Here is a solution: pass legislation or amend the Constitution to make shutting down of the federal government illegal. Also, make the president, House of Representatives and the Senate responsible for a shutdown if it occurs, with all of them to join the working citizenry without pay, and also fined $10,000 per day for the period that the government is shut down.
This would surely reduce the partisan attitude and eliminate using our hard-working citizens as pawns held hostage to gain some political leverage.
Lewis P Pelletier
Winslow
More from Collins
Sen. Susan Collins speaks often but she is not actually doing enough to end the government shutdown.

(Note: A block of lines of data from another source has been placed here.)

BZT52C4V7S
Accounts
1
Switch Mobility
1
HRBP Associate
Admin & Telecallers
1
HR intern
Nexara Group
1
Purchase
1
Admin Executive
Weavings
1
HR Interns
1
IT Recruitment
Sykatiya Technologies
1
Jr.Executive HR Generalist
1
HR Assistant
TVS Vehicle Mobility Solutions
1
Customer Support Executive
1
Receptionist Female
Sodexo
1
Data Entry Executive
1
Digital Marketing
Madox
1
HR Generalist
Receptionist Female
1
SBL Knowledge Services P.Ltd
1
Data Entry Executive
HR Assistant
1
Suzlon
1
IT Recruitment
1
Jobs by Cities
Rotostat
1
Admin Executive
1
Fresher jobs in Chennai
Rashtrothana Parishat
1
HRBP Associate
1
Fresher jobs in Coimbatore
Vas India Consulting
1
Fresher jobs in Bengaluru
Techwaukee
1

As a constituent I am urging her to do just two things: Refuse to vote on any other Senate bill until Senate Majority Leader Mitch McConnell allows a vote on the House bills to reopen government (the ones that she already voted for). And state publicly that this is what she is doing and encourage all of her fellow senators to do the same.
Collins must use her position of leadership to accomplish something. If all she is going to do is talk, then I urge her to please resign immediately so someone else can do the job.